I’m pleased to say that my article on Peterborough’s itinerant motion picture exhibitor, James Stubbs, has been published in the spring 2022 edition of the journal Ontario History.

A typical James Stubbs appearance, this one in Richmond Hill, as reported in The Liberal, Dec. 20, 1906.

The article tells the story of one of Ontario’s lesser-known, and independent, travelling “showmen” –James Stubbs, of Peterborough, Ont. Taking his regional and religious bandwagon on the road for almost fifteen years (c.1900 to 1914), Stubbs contributed as he went to the growth and acceptance of motion picture exhibition in the province.

From “Park Street Sunday School,” Examiner, March 9, 1907, p.16. “ . . . a prophet in his own country.”

Stubbs’ work, like that of other travelling exhibitors of the time, was to offer people a chance to see, sometimes for the first time, the new technological phenomenon of the age. With his stereopticon, phonograph machine, and motion picture projector he travelled here and there by rail — from Ottawa to Orillia, Kingston to Kinmount — drawing large crowds wherever he went.

Peterborough Daily Review, July 26, 1906, p.7. Stubbs is putting up two new houses on Water St.

Peterborough Examiner, Nov. 26, 1906, p.9. Mrs. Stubbs has a bit of an accident in the new house, and two of the dailies reported on the incident.

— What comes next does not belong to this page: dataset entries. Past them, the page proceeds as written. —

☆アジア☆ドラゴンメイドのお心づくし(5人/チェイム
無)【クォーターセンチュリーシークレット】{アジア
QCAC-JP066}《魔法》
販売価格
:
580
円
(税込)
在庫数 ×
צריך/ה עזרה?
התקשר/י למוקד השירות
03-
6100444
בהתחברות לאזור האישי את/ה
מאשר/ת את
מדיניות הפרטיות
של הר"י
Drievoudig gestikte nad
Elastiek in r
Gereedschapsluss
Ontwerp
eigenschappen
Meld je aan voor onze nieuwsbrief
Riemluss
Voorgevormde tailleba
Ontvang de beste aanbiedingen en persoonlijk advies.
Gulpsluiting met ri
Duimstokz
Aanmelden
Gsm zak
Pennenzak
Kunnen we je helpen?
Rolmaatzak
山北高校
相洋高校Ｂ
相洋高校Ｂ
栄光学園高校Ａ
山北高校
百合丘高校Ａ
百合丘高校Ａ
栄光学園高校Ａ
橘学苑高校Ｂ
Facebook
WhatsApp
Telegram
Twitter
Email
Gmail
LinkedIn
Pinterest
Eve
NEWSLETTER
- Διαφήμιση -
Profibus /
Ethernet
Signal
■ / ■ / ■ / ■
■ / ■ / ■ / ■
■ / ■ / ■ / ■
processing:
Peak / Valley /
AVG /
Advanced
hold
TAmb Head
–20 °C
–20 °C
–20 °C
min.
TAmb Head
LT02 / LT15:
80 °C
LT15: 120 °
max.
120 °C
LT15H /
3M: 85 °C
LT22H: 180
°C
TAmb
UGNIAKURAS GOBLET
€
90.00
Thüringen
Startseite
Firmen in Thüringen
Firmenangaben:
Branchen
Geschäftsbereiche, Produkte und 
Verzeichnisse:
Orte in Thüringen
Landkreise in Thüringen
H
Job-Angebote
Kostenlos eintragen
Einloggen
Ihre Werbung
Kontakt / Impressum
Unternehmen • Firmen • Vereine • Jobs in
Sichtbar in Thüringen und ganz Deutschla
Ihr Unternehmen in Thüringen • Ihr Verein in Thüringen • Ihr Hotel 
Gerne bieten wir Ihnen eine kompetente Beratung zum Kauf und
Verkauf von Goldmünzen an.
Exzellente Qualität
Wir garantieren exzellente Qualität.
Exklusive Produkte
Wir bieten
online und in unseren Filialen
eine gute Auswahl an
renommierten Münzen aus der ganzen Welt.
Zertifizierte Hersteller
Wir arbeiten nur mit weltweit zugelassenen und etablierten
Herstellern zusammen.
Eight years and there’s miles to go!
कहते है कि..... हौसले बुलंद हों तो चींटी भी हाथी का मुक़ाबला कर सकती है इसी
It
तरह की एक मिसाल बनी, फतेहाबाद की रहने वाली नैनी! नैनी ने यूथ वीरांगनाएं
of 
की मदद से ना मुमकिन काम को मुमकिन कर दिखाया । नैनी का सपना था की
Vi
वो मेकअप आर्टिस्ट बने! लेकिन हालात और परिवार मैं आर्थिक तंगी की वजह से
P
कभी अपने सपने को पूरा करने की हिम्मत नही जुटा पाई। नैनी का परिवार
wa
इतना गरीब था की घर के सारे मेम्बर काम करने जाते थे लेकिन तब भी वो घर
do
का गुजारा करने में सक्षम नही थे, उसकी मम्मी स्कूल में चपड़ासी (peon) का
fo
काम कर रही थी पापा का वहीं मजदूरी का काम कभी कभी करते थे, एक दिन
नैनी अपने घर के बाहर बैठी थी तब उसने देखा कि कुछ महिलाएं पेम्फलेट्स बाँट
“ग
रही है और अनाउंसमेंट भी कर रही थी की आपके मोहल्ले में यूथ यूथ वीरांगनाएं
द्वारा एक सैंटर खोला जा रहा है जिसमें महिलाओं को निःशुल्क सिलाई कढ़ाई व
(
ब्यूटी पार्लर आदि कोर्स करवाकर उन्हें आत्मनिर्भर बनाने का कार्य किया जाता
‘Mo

Peterborough Review, Nov. 27, 1906, p.8. Husband James was off via train on one of his many trips.

Around July 1906 James Stubbs, a master carpenter, bought three empty lots on Water St. south of Smith Road (or Parkhill). In that same year he began building two houses, at 659 and 661 Water Street. James and his wife quickly moved into no.659. It appears that one of the houses was meant for James’ son William, but around that time William was working in Toronto; when William and his wife did move to Peterborough they also lived in 659. Around 1912 the family moved into 661 and were living there when James died in 1917. That house, no.661, has been designated as a heritage property, said to be “a good example of an Edwardian Classical house.” The city of Peterborough’s “Listed Heritage Properties” site acknowledges that the two and a half story dwelling was “home to James Stubbs, a lecturer” and cites its shingled gable and entrance porch with pediment.

The James Stubbs houses, 659 and 661 Water Street, June 2020. Construction of the houses began in 1906, although no.661 was not occupied (and perhaps not finished) until around 1912. Originally, according to reports from the time, there was a ravine in the area between George and Water streets, which had to be filled in before lots could be sold. Stubbs bought three empty lots and (it seems) originally his son William was going to live in one of the houses, but that never happened. “Many Lots Are Changing Hands,” Daily Review, July 4, 1906, p.4; “Several New Houses Are Being Erected,” Daily Review, July 26, 1906, p.7.